The task => From the listing below, extract each entry exactly as written, minus the images.

------------------------------------------------

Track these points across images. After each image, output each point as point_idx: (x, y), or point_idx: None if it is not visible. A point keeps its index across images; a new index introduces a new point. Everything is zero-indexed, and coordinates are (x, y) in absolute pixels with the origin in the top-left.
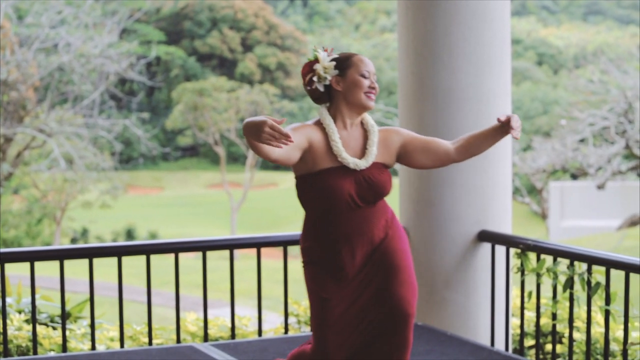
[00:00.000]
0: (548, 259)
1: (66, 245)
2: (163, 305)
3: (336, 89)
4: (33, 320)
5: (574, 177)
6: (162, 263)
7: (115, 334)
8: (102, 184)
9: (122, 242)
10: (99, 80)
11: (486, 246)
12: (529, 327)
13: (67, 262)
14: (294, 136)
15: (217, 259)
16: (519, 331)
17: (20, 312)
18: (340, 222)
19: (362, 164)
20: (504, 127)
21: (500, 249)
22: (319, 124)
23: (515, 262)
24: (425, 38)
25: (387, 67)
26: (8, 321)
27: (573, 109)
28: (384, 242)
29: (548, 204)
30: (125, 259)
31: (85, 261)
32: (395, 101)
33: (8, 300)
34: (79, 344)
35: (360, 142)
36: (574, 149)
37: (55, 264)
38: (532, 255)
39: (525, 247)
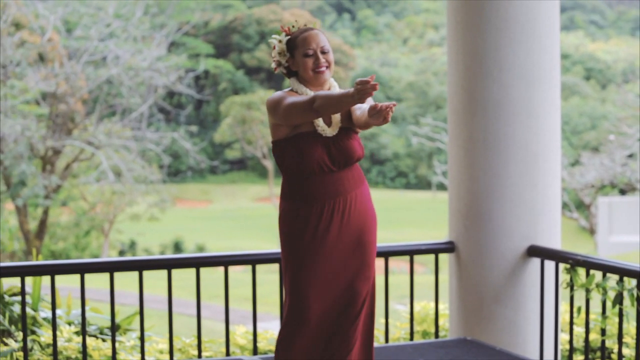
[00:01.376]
0: (597, 275)
1: (116, 257)
2: (211, 319)
3: (293, 69)
4: (83, 332)
5: (623, 192)
6: (211, 276)
7: (165, 346)
8: (150, 196)
9: (171, 255)
10: (148, 93)
11: (535, 261)
12: (578, 343)
13: (116, 275)
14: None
15: (265, 273)
16: (567, 347)
17: (70, 324)
18: (314, 184)
19: (329, 131)
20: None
21: (550, 264)
22: (294, 93)
23: (564, 277)
24: (474, 53)
25: (435, 81)
26: (58, 332)
27: (621, 124)
28: (356, 216)
29: (596, 219)
30: (174, 272)
31: (134, 273)
32: (443, 115)
33: (58, 312)
34: (128, 356)
35: None
36: (623, 164)
37: (104, 276)
38: (582, 271)
39: (574, 262)
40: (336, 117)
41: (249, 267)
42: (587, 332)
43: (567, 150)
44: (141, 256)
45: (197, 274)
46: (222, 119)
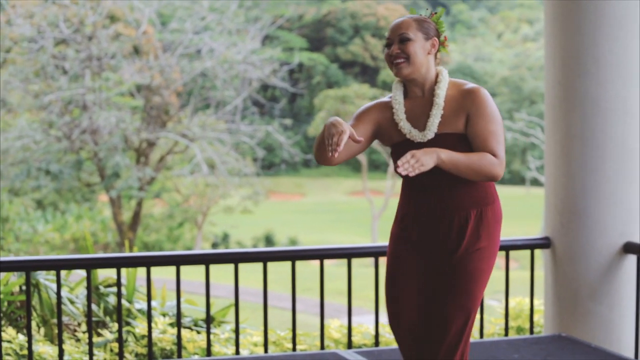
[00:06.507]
0: None
1: (212, 250)
2: (304, 312)
3: None
4: (178, 324)
5: None
6: (303, 270)
7: (259, 339)
8: (244, 189)
9: (267, 248)
10: (242, 86)
11: (631, 258)
12: None
13: (209, 267)
14: (356, 130)
15: (359, 267)
16: None
17: (164, 316)
18: (415, 197)
19: (419, 136)
20: None
21: None
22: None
23: None
24: (571, 49)
25: (529, 76)
26: (153, 324)
27: None
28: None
29: None
30: (268, 265)
31: (226, 266)
32: (537, 110)
33: (153, 303)
34: (223, 348)
35: (427, 113)
36: None
37: (197, 268)
38: None
39: None
40: (432, 120)
41: (341, 261)
42: None
43: None
44: (237, 249)
45: (292, 267)
46: (315, 113)
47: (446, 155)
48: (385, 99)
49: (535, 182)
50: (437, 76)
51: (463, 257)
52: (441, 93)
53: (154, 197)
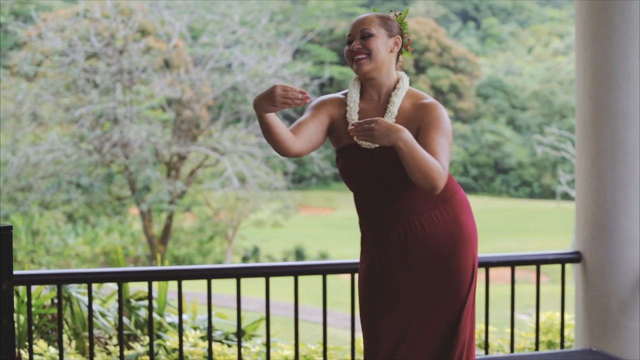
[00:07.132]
0: None
1: (243, 263)
2: (335, 326)
3: None
4: (209, 337)
5: None
6: (334, 283)
7: (290, 352)
8: (274, 203)
9: (298, 262)
10: None
11: None
12: None
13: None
14: (311, 122)
15: None
16: None
17: (195, 329)
18: (365, 208)
19: (367, 142)
20: None
21: None
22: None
23: None
24: (602, 63)
25: (560, 90)
26: (184, 337)
27: None
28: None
29: None
30: (298, 279)
31: (256, 280)
32: (568, 124)
33: (183, 317)
34: None
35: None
36: None
37: (227, 282)
38: None
39: None
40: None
41: None
42: None
43: None
44: (268, 262)
45: (323, 281)
46: None
47: (407, 143)
48: (339, 95)
49: (566, 197)
50: (397, 82)
51: (438, 265)
52: (397, 101)
53: (185, 211)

------------------------------------------------

Expected answer =>
Track these points across images. After each image, output each point as point_idx: (x, y), or point_idx: None if it is not visible. A point keeps its index across images; a new index introduces a new point. Everything is zero-indexed, and coordinates are (x, y) in absolute pixels with the origin in the top-left.
[00:00.000]
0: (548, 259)
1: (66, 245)
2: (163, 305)
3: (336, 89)
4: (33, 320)
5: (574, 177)
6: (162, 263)
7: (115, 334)
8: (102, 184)
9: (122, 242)
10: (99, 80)
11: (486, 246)
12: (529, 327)
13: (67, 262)
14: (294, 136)
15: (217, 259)
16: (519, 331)
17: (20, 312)
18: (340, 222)
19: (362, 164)
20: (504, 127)
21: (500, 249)
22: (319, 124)
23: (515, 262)
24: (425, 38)
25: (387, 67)
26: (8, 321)
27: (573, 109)
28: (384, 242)
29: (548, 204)
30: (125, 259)
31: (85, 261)
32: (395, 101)
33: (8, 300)
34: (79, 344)
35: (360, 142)
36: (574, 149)
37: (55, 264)
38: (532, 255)
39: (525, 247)
[00:01.376]
0: (597, 275)
1: (116, 257)
2: (211, 319)
3: (293, 69)
4: (83, 332)
5: (623, 192)
6: (211, 276)
7: (165, 346)
8: (150, 196)
9: (171, 255)
10: (148, 93)
11: (535, 261)
12: (578, 343)
13: (116, 275)
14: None
15: (265, 273)
16: (567, 347)
17: (70, 324)
18: (314, 184)
19: (329, 131)
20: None
21: (550, 264)
22: (294, 93)
23: (564, 277)
24: (474, 53)
25: (435, 81)
26: (58, 332)
27: (621, 124)
28: (356, 216)
29: (596, 219)
30: (174, 272)
31: (134, 273)
32: (443, 115)
33: (58, 312)
34: (128, 356)
35: None
36: (623, 164)
37: (104, 276)
38: (582, 271)
39: (574, 262)
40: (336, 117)
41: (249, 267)
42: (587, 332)
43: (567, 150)
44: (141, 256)
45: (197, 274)
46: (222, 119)
[00:06.507]
0: None
1: (212, 250)
2: (304, 312)
3: None
4: (178, 324)
5: None
6: (303, 270)
7: (259, 339)
8: (244, 189)
9: (267, 248)
10: (242, 86)
11: (631, 258)
12: None
13: (209, 267)
14: (356, 130)
15: (359, 267)
16: None
17: (164, 316)
18: (415, 197)
19: (419, 136)
20: None
21: None
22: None
23: None
24: (571, 49)
25: (529, 76)
26: (153, 324)
27: None
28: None
29: None
30: (268, 265)
31: (226, 266)
32: (537, 110)
33: (153, 303)
34: (223, 348)
35: (427, 113)
36: None
37: (197, 268)
38: None
39: None
40: (432, 120)
41: (341, 261)
42: None
43: None
44: (237, 249)
45: (292, 267)
46: (315, 113)
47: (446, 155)
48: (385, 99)
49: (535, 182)
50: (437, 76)
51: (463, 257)
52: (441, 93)
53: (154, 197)
[00:07.132]
0: None
1: (243, 263)
2: (335, 326)
3: None
4: (209, 337)
5: None
6: (334, 283)
7: (290, 352)
8: (274, 203)
9: (298, 262)
10: None
11: None
12: None
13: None
14: (311, 122)
15: None
16: None
17: (195, 329)
18: (365, 208)
19: (367, 142)
20: None
21: None
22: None
23: None
24: (602, 63)
25: (560, 90)
26: (184, 337)
27: None
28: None
29: None
30: (298, 279)
31: (256, 280)
32: (568, 124)
33: (183, 317)
34: None
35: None
36: None
37: (227, 282)
38: None
39: None
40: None
41: None
42: None
43: None
44: (268, 262)
45: (323, 281)
46: None
47: (407, 143)
48: (339, 95)
49: (566, 197)
50: (397, 82)
51: (438, 265)
52: (397, 101)
53: (185, 211)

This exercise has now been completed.